Way back by our table I could see Harriet and Charlie standing on chairs so they could get a better look at us. Every few seconds someone glided past us and purred “Tell me more.”

“I suppose this happens to you a lot,” I said.

“I don't go out a lot,” she said. “The only thing that happens to me is the neighborhood hand laundry asks for an autographed picture, to put up beside the sign that says ‘Not responsible for articles of clothing left after thirty days.' ”

“If you don't go out a lot, what do you do a lot?”

“Work,” she said. “I work a lot.”

Duffo Buttman, one of the Seaville High quarterbacks, stopped us so he could get Sabra's autograph on his lobster bib. “Just say ‘To remember a dynamite evening,' ” he said, handing her a Pentel.

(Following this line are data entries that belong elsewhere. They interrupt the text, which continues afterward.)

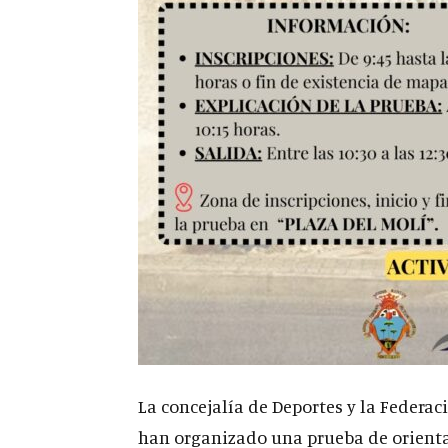
La concejalía de Deportes y la Federa
han organizado una prueba de orienta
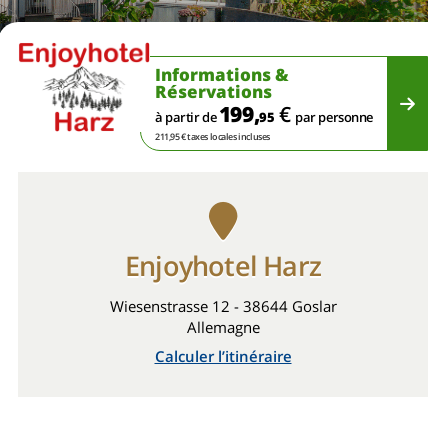
Informations &
Réservations
199,
€
à partir de
95
par personne
211,95 € taxes locales incluses
Enjoyhotel Harz
Wiesenstrasse 12 - 38644 Goslar
Allemagne
Calculer l’itinéraire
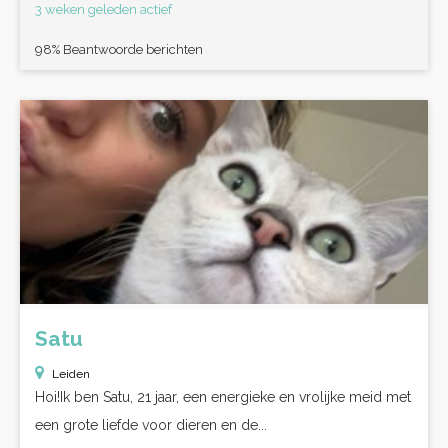
3 weken geleden actief
98% Beantwoorde berichten
Satu
Leiden
Hoi!Ik ben Satu, 21 jaar, een energieke en vrolijke meid met
een grote liefde voor dieren en de...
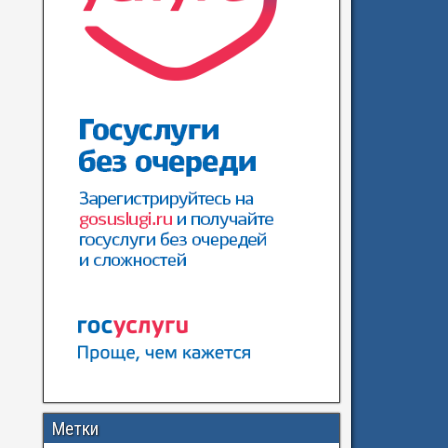
Метки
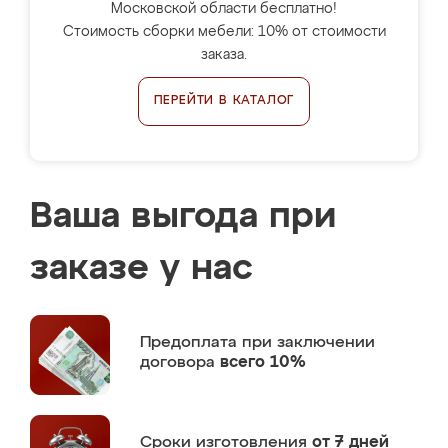
Московской области бесплатно!
Стоимость сборки мебели: 10% от стоимости
заказа.
ПЕРЕЙТИ В КАТАЛОГ
Ваша выгода при
заказе у нас
Предоплата
при заключении
договора
всего 10%
Сроки изготовления
от 7 дней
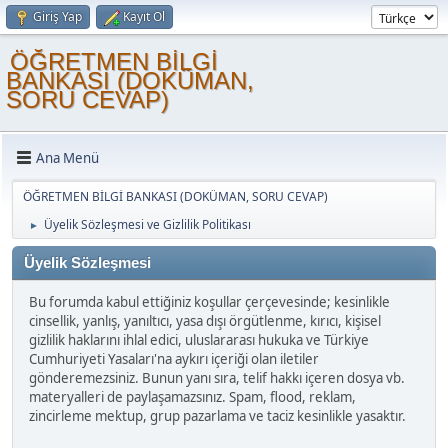
Giriş Yap
Kayıt Ol
ÖĞRETMEN BİLGİ
BANKASI (DOKÜMAN,
SORU CEVAP)
Ana Menü
ÖĞRETMEN BİLGİ BANKASI (DOKÜMAN, SORU CEVAP)
Üyelik Sözleşmesi ve Gizlilik Politikası
►
Üyelik Sözleşmesi
Bu forumda kabul ettiğiniz koşullar çerçevesinde; kesinlikle
cinsellik, yanlış, yanıltıcı, yasa dışı örgütlenme, kırıcı, kişisel
gizlilik haklarını ihlal edici, uluslararası hukuka ve Türkiye
Cumhuriyeti Yasaları'na aykırı içeriği olan iletiler
gönderemezsiniz. Bunun yanı sıra, telif hakkı içeren dosya vb.
materyalleri de paylaşamazsınız. Spam, flood, reklam,
zincirleme mektup, grup pazarlama ve taciz kesinlikle yasaktır.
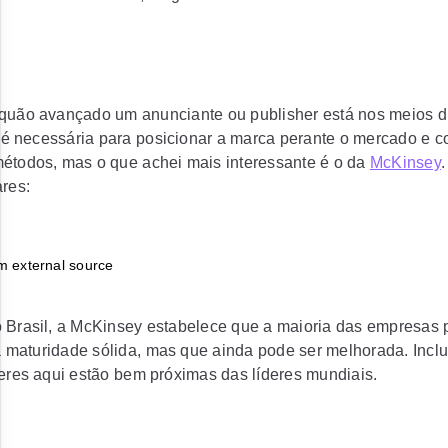
quão avançado um anunciante ou publisher está nos meios di
m, é necessária para posicionar a marca perante o mercado e c
étodos, mas o que achei mais interessante é o da
McKinsey
ares:
 Brasil, a McKinsey estabelece que a maioria das empresas
maturidade sólida, mas que ainda pode ser melhorada. Inclu
deres aqui estão bem próximas das líderes mundiais.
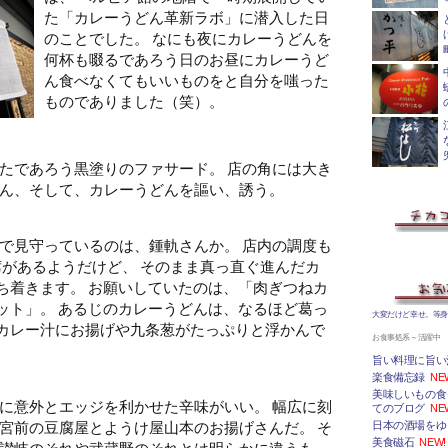
た「カレーうどん革新ラボ」に潜入した日
のことでした。 なにも夜にカレーうどんを
何杯も啜るであろう日のお昼にカレーうど
ん食べなくてもいいものをと自分を嗤った
ものでありました（笑）。
たであろう黒塗りのファサード。 店の角には大き
ん、そして、カレーうどんを謳い、誘う。
で見守っているのは、鍾軌さんか。 店内の調度も
席があるようだけど、 そのまま真っ直ぐ進んだカ
ち着きます。
お願いしていたのは、「肉ぎつねカ
ット」。 あるじのカレーうどんは、なるほど葛っ
大変だけど幸せ。等
カレー汁にお揚げや九条葱がたっぷりと浮かんで
お食事処系～活躍中
旨い料理に旨い
楽食備忘録
NE
美味しいもの食
に意外とエッジを利かせた辛味がいい。 幅広に刻
てのブログ
NE
宮前の豆腐屋とようけ屋山本のお揚げさんだ。 そ
日本の酒場をゆ
美食磁石
NEW!
讃岐のそれや武蔵野のそれとは明らかに違うも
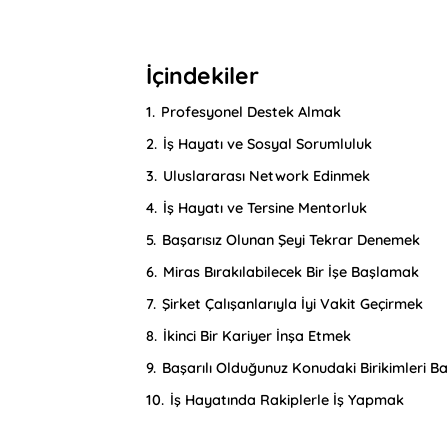
İçindekiler
1.
Profesyonel Destek Almak
2.
İş Hayatı ve Sosyal Sorumluluk
3.
Uluslararası Network Edinmek
4.
İş Hayatı ve Tersine Mentorluk
5.
Başarısız Olunan Şeyi Tekrar Denemek
6.
Miras Bırakılabilecek Bir İşe Başlamak
7.
Şirket Çalışanlarıyla İyi Vakit Geçirmek
8.
İkinci Bir Kariyer İnşa Etmek
9.
Başarılı Olduğunuz Konudaki Birikimleri 
10.
İş Hayatında Rakiplerle İş Yapmak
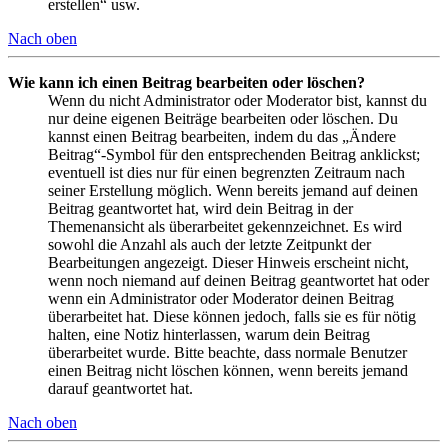
erstellen“ usw.
Nach oben
Wie kann ich einen Beitrag bearbeiten oder löschen?
Wenn du nicht Administrator oder Moderator bist, kannst du
nur deine eigenen Beiträge bearbeiten oder löschen. Du
kannst einen Beitrag bearbeiten, indem du das „Ändere
Beitrag“-Symbol für den entsprechenden Beitrag anklickst;
eventuell ist dies nur für einen begrenzten Zeitraum nach
seiner Erstellung möglich. Wenn bereits jemand auf deinen
Beitrag geantwortet hat, wird dein Beitrag in der
Themenansicht als überarbeitet gekennzeichnet. Es wird
sowohl die Anzahl als auch der letzte Zeitpunkt der
Bearbeitungen angezeigt. Dieser Hinweis erscheint nicht,
wenn noch niemand auf deinen Beitrag geantwortet hat oder
wenn ein Administrator oder Moderator deinen Beitrag
überarbeitet hat. Diese können jedoch, falls sie es für nötig
halten, eine Notiz hinterlassen, warum dein Beitrag
überarbeitet wurde. Bitte beachte, dass normale Benutzer
einen Beitrag nicht löschen können, wenn bereits jemand
darauf geantwortet hat.
Nach oben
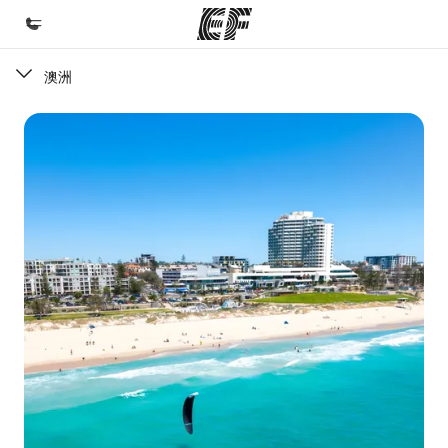
澳洲
首頁
歡迎來到EF
課程
查看所有EF提供的課程
辦公室
查找您附近的辦公室
關於我們
公司資訊
徵才
加入我們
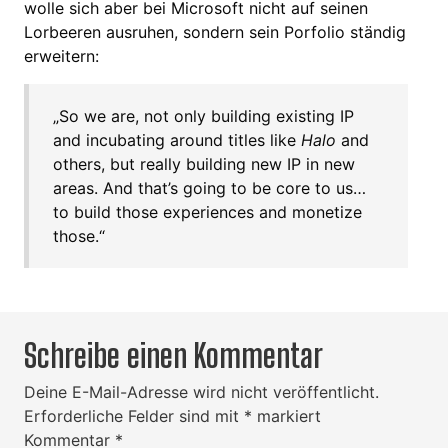
wolle sich aber bei Microsoft nicht auf seinen
Lorbeeren ausruhen, sondern sein Porfolio ständig
erweitern:
„So we are, not only building existing IP
and incubating around titles like
Halo
and
others, but really building new IP in new
areas. And that’s going to be core to us…
to build those experiences and monetize
those.“
Schreibe einen Kommentar
Deine E-Mail-Adresse wird nicht veröffentlicht.
Erforderliche Felder sind mit
*
markiert
Kommentar
*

After she signed the bib for him, she asked me, “What do you do a lot?”

“I go to school a lot.”

“College?”

“First grade,” I said.

“I just finished high school,” she said. “I don't know if I'm going to take any college courses or not. What are you going to do when you get out of first grade?”

Myra Tuttle and Louise Rand appeared with paper napkins and a ball-point pen. “Just say ‘Loved seeing you,' ” Myra said.

Louise said, “You can say something like ‘Good luck, Louise.' ”

I stood there grateful that they'd come along and interrupted the conversation. I knew where the conversation was
leading. It was leading right toward BEAMS.

My father is a Son of Beams. He has a black-and-white cap up in our attic with SONBEAM stitched across it. Everyone in my father's family for generations has gone to BEAMS. BEAMS is the reason my Uncle Albert ran off to join the Navy, age seventeen.

Albert is my father's older brother. He went from the Navy to working as an apprentice printer, to teaching dancing at Arthur Murray, to managing a McDonald's, to teaching canoe at a boy's camp in the Adirondacks, to exterminating rats in Chicago, to playing at a roadhouse and living in a trailer camp. My mother calls him The Flop of the Two Families, and Uncle Albert signs all his postcards and letters “No regrets, Albert.”

“Everybody makes jokes about BEAMS”—my father had variations on the same remarks five or six times a year—“but I'll bet Albert would give his right arm to be able to do it all over again and go to BEAMS.”

“I doubt that Albert could do it all over again without his right arm,” I said.

“Don't
always
wisecrack, Wallace,” said my father. “I enjoy a good joke or two myself about the profession. Why when we get together at conventions, you should hear the kidding around that goes on. We have picnics with Casket Casseroles and all that sort of thing. But I'm trying to tell you where Albert made his mistake.”

“He always signs his mail ‘No regrets,' ” I'd point out. “It doesn't sound like he thinks he made a mistake.”

“People who have no regrets don't have to sign things ‘No regrets,' ” said my father. “Do I sign things ‘Happily married and settled down?' I know what Albert's life is
like. No security. Living in a trailer camp with the kind of people who live in trailer camps. Albert's been all the way around the world and he ends up playing ‘Blue Moon' in a roadhouse and calling a trailer home. Do you know why?”